Dream scenario
|de Kristoffer Borgli, 2023, ****
À Hollywood, Nicolas Cage est connu pour un truc : il a tendance à tout accepter, à se laisser faire par des scénarios pourris ou des directeurs d’acteurs à côté de leurs pompes, à subir la moitié de sa filmographie. Cependant, tout accepter, c’est aussi accepter des scénarios sublimes et des directeurs d’acteurs qui le pousseront à offrir des prestations inoubliables. Du coup, Nicolas Cage est capable du meilleur comme du pire.
Imaginez maintenant que Nick apparaisse dans vos rêves. Il serait sûrement plutôt passif. Mais s’il devait faire quelque chose, ça pourrait aller du jouissif au terrifiant…
Voici donc l’histoire de Paul Matthews. Il est prof à la fac, aussi charismatique qu’un prof de biologie quinquagénaire. Ses cours ne sont ni passionnants ni ultra-chiants, ses blagues ne sont ni brillantes ni nulles, il n’est ni chevelu ni chauve, ni grand ni petit, ni beau ni moche. Si on cherchait, dans l’immensité des États-Unis, le type le plus ordinaire qu’on puisse imaginer, ça pourrait bien tomber sur lui.

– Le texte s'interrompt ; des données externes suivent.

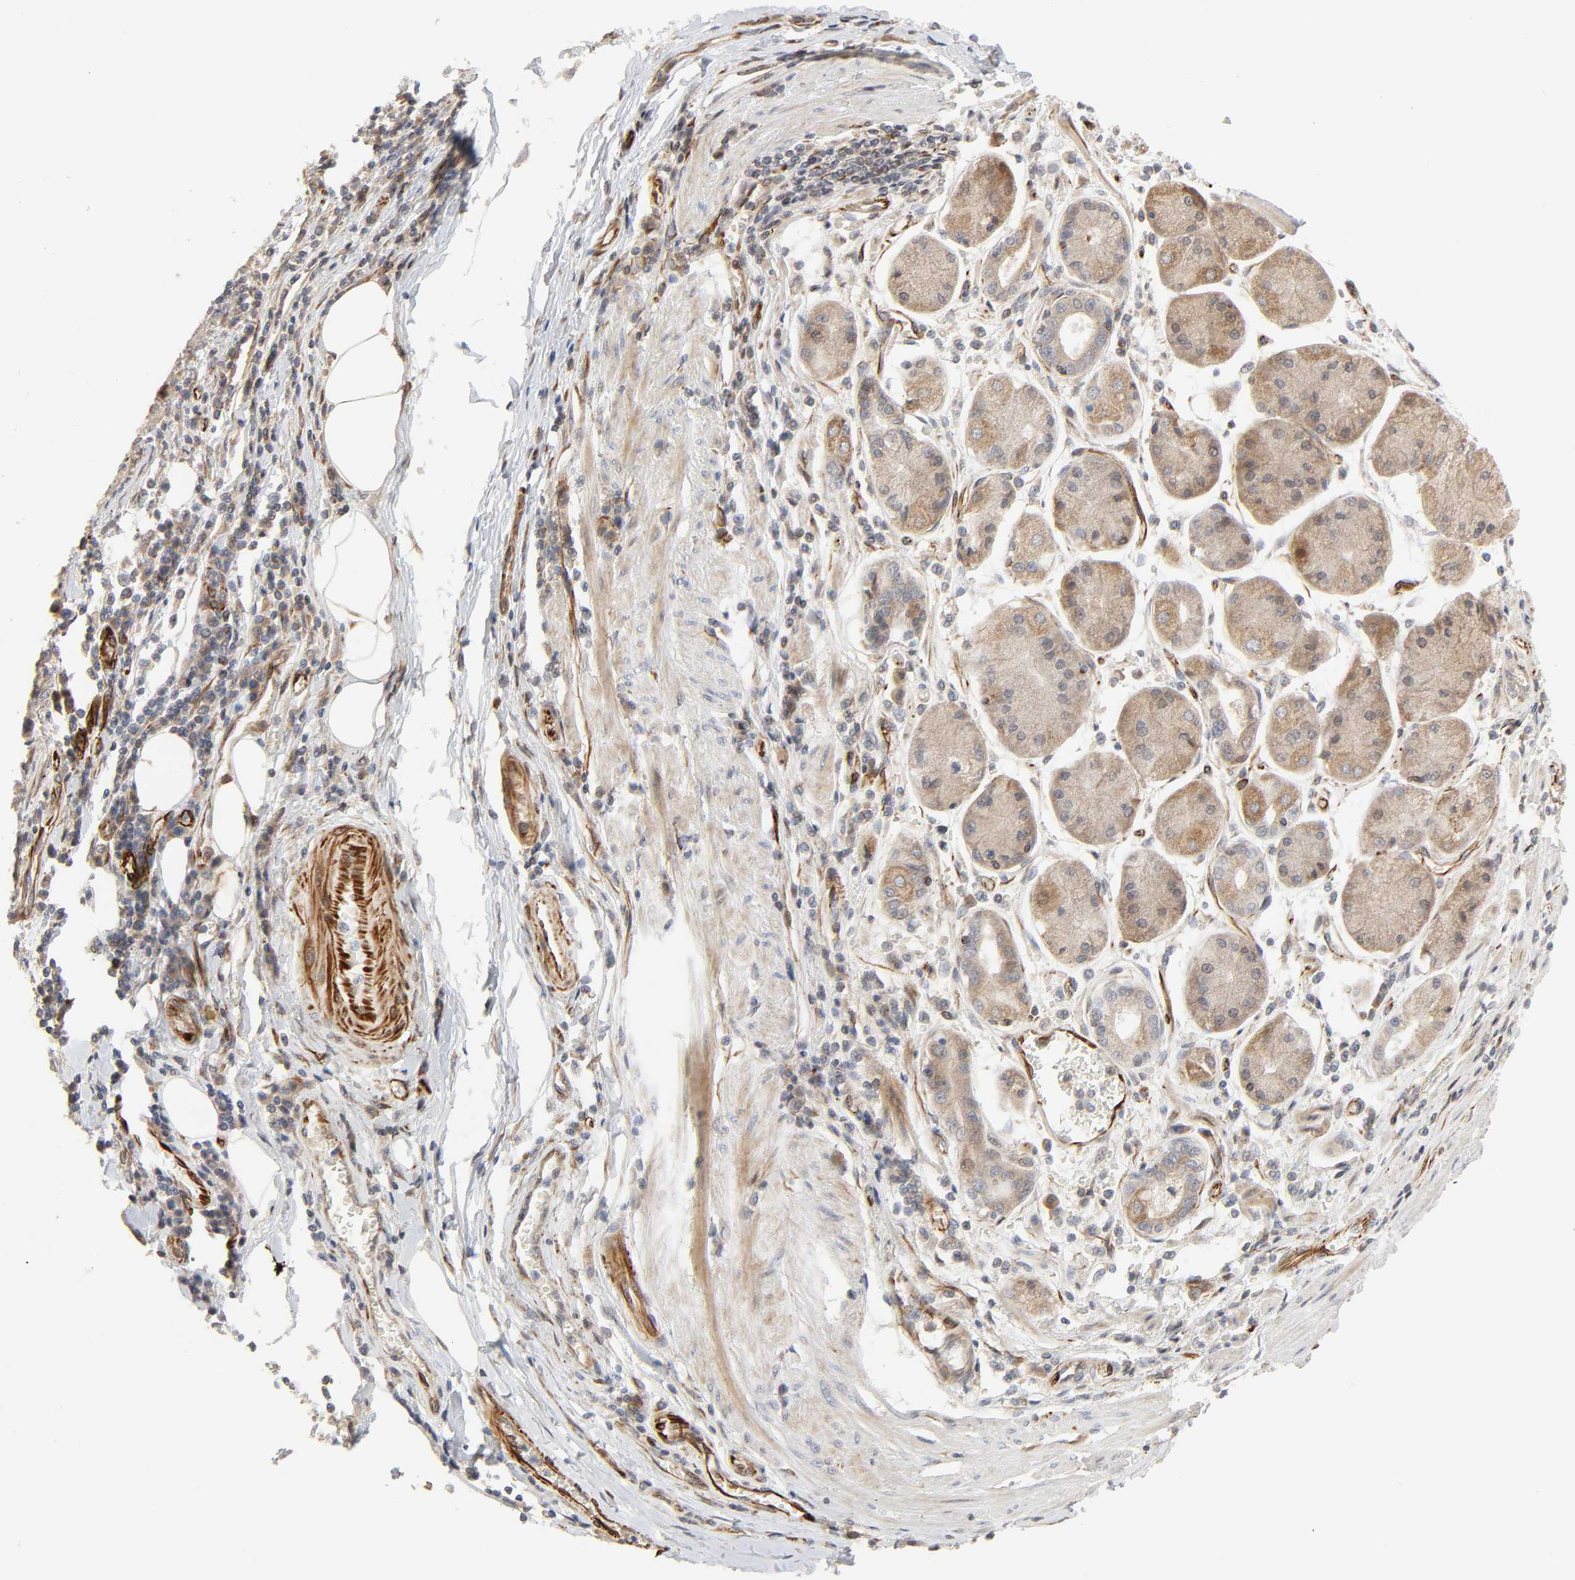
{"staining": {"intensity": "moderate", "quantity": ">75%", "location": "cytoplasmic/membranous"}, "tissue": "stomach cancer", "cell_type": "Tumor cells", "image_type": "cancer", "snomed": [{"axis": "morphology", "description": "Normal tissue, NOS"}, {"axis": "morphology", "description": "Adenocarcinoma, NOS"}, {"axis": "topography", "description": "Stomach, upper"}, {"axis": "topography", "description": "Stomach"}], "caption": "The immunohistochemical stain labels moderate cytoplasmic/membranous staining in tumor cells of adenocarcinoma (stomach) tissue.", "gene": "FAM118A", "patient": {"sex": "male", "age": 59}}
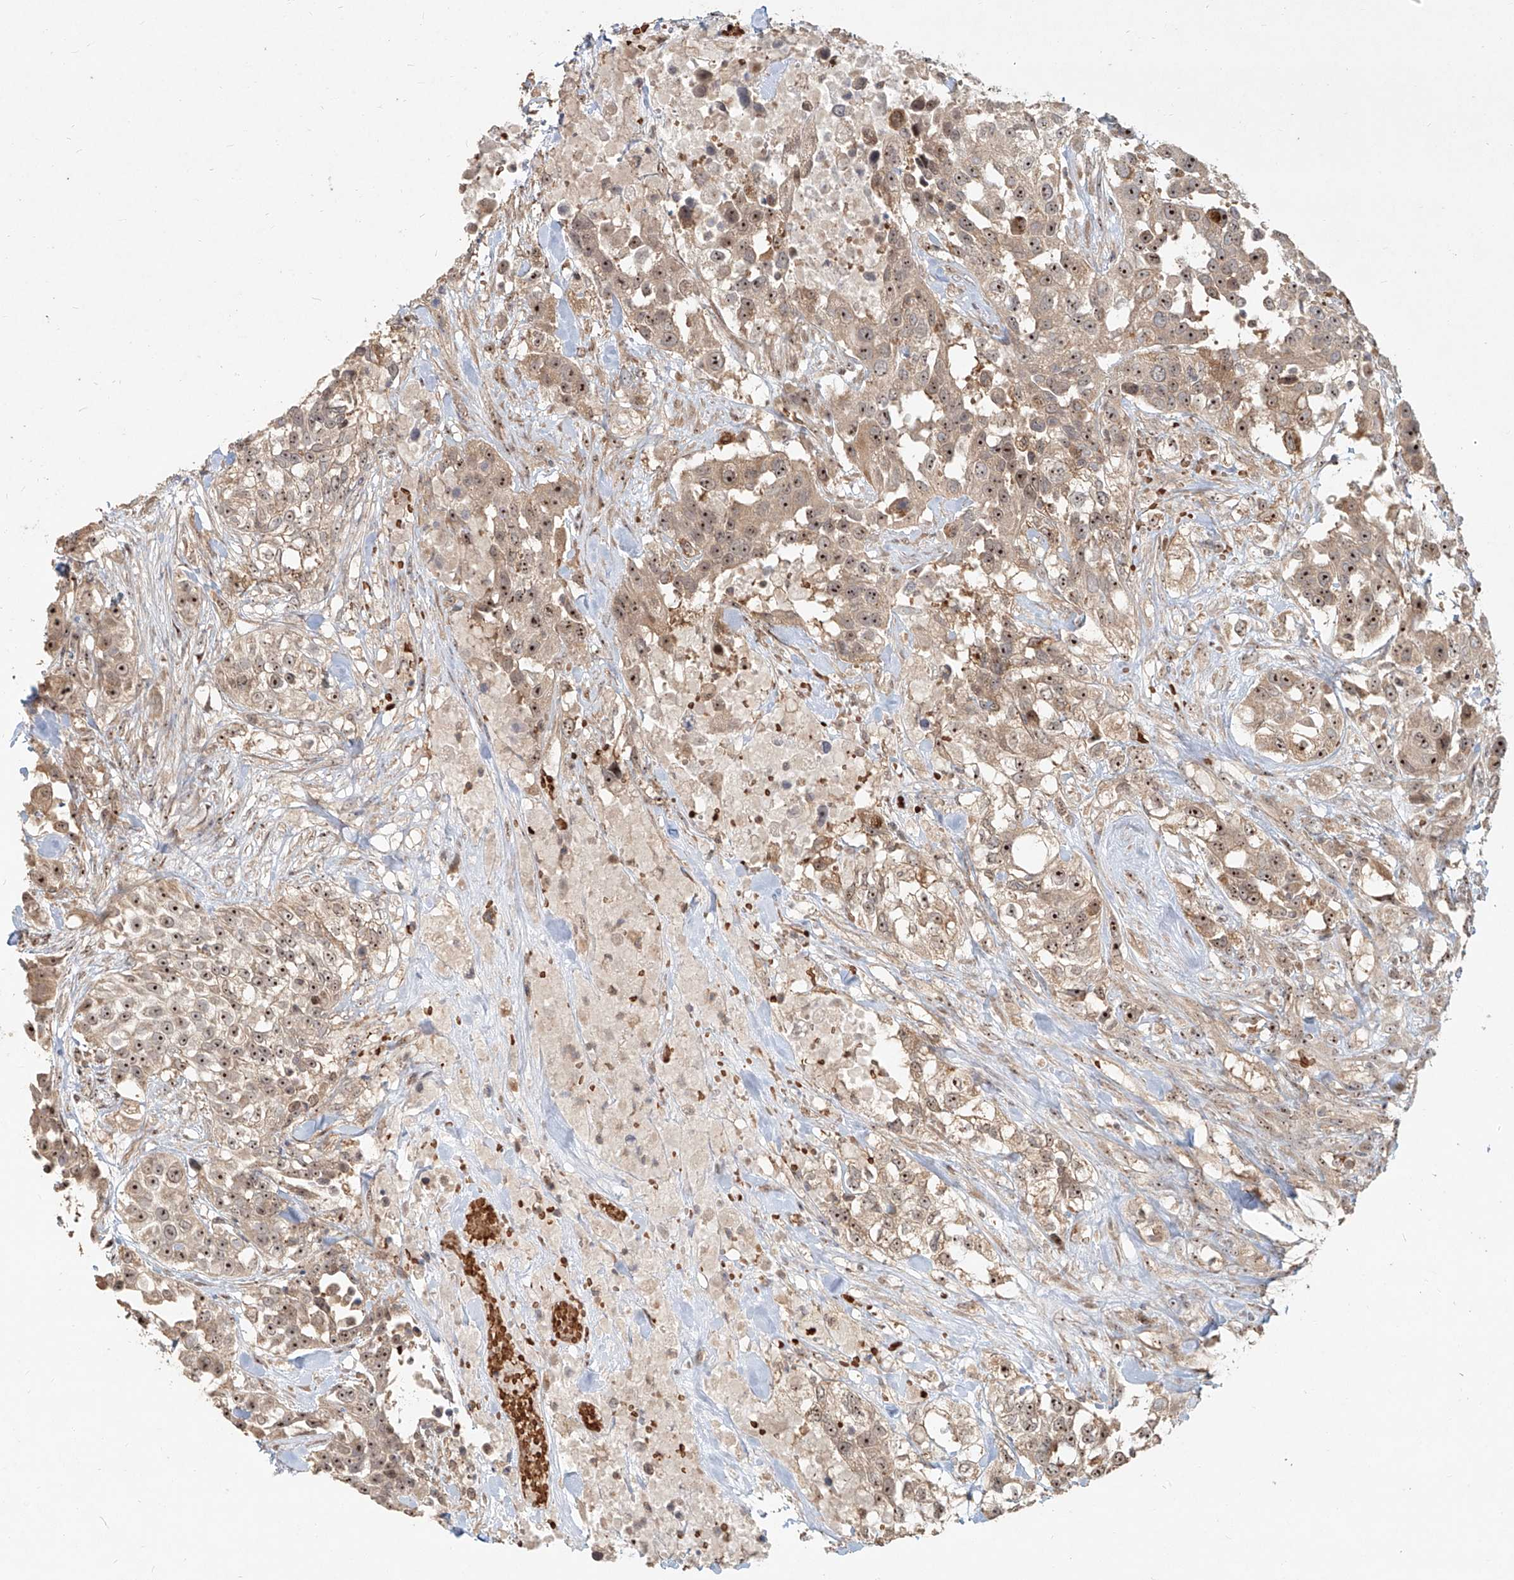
{"staining": {"intensity": "moderate", "quantity": ">75%", "location": "cytoplasmic/membranous,nuclear"}, "tissue": "urothelial cancer", "cell_type": "Tumor cells", "image_type": "cancer", "snomed": [{"axis": "morphology", "description": "Urothelial carcinoma, High grade"}, {"axis": "topography", "description": "Urinary bladder"}], "caption": "A histopathology image of human high-grade urothelial carcinoma stained for a protein demonstrates moderate cytoplasmic/membranous and nuclear brown staining in tumor cells. (brown staining indicates protein expression, while blue staining denotes nuclei).", "gene": "BYSL", "patient": {"sex": "female", "age": 80}}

Pourtant, un beau jour, les gens se mettent à le reconnaître dans la rue. Pour une raison inexplicable, ils l’ont tous vu en rêve. Ils étaient en train de fuir un danger, de voler, de revivre une conversation, et soudain Paul était là, passant ou regardant la scène comme si de rien n’était. Il réalise alors que, dans le subconscient des gens qui le connaissent comme de ceux qui ne le connaissent pas, il fait passivement partie du paysage. D’un côté, c’est vexant ; de l’autre, cette célébrité instantanée pourrait être le déclic qui lui manquait pour écrire enfin ce livre qu’il a en tête depuis la fac…
À première vue, Dream scenario fait partie de ces comédies foutraques, qui partent d’un point de vue délirant et déroulent le fil en enchaînant aléatoirement gags hilarants, séquences dramatiques et références détournées. Mais il va un peu au-delà : le scénario a en fait un vrai fil rouge, presque invisible dans la première partie (qui mise à fond sur le burlesque pour divertir le spectateur) mais de plus en plus présent au fil du développement. Et il s’agit d’une petite réflexion sociale, évidemment sur la célébrité et ses conséquences, mais aussi sur notre société, la façon dont chaque imprévu amène plein de gens à se demander « Oh, et si on pouvait faire du fric avec ça ? », et aussi notre capacité étonnante à nous convaincre que des gens que nous ne connaissons ni d’Ève ni d’Adam sont des génies, des braves types sympas ou des monstres.
C’est donc drôle, parfois émouvant, parfois un peu flippant aussi, et souvent plus fin qu’il n’y paraît. En prime, le casting est en très grande forme, l’accent légèrement traînant de Cage allant comme un gant à son personnage un peu déphasé. Les dialogues sont ciselés (y compris les répliques qui doivent tomber à plat pour être efficaces) et parfaitement servis, les tensions, affections et frustrations des personnages ressortent avec naturel, et cette plongée dans un univers absurde en devient étonnamment réaliste.
Évidemment, la réalisation, si elle est soignée, n’a rien de flamboyant, le montage est un peu inégal et certaines transitions manquent de lien. Mais c’est une petite comédie très réussie et plus maline que son synopsis le laisse accroire.